OncoMatch/Clinical Trials/NCT06232044

Testing the Combination of Two Approved Drugs and One Experimental Drug in Patients With Relapsed or Refractory Multiple Myeloma

Is NCT06232044 recruiting? Yes, currently enrolling (May 2026). This Phase 1/2 trial studies multiple treatments including Belantamab Mafodotin and Iberdomide for recurrent multiple myeloma.

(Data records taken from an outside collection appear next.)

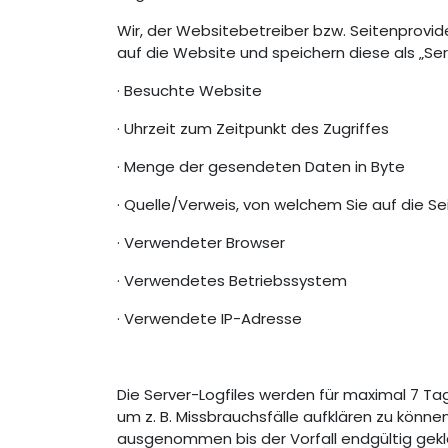
Wir, der Websitebetreiber bzw. Seitenprovider
auf die Website und speichern diese als „Se
· Besuchte Website
· Uhrzeit zum Zeitpunkt des Zugriffes
· Menge der gesendeten Daten in Byte
· Quelle/Verweis, von welchem Sie auf die S
· Verwendeter Browser
· Verwendetes Betriebssystem
· Verwendete IP-Adresse
Die Server-Logfiles werden für maximal 7 Ta
um z. B. Missbrauchsfälle aufklären zu kön
ausgenommen bis der Vorfall endgültig geklär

Phase 1/2RecruitingAlliance for Clinical Trials in OncologyNCT06232044Data as of May 2026

Treatment: Iberdomide · Belantamab Mafodotin · Dexamethasone — This phase I/II trial tests the safety, side effects, best dose, and effectiveness of iberdomide in combination with belantamab mafodotin and dexamethasone in treating patients with multiple myeloma (MM) that has come back after a period of improvement (relapsed) or that does not respond to treatment (refractory). Multiple myeloma is a cancer that affects white blood cells called plasma cells, which are made in the bone marrow and are part of the immune system. Multiple myeloma cells have a protein on their surface called B-cell maturation antigen (BCMA) that allows the cancer cells to survive and grow. Immunotherapy with iberdomide, may induce changes in body's immune system and may interfere with the ability of cancer cells to grow and spread. Belantamab mafodotin has been designed to attach to the BCMA protein, which may cause the myeloma cell to become damaged and die. Dexamethasone is in a class of medications called corticosteroids. It is used to reduce inflammation and lower the body's immune response to help lessen the side effects of chemotherapy drugs. Iberdomide plus belantamab mafodotin may help slow or stop the growth of cancer in patients with multiple myeloma.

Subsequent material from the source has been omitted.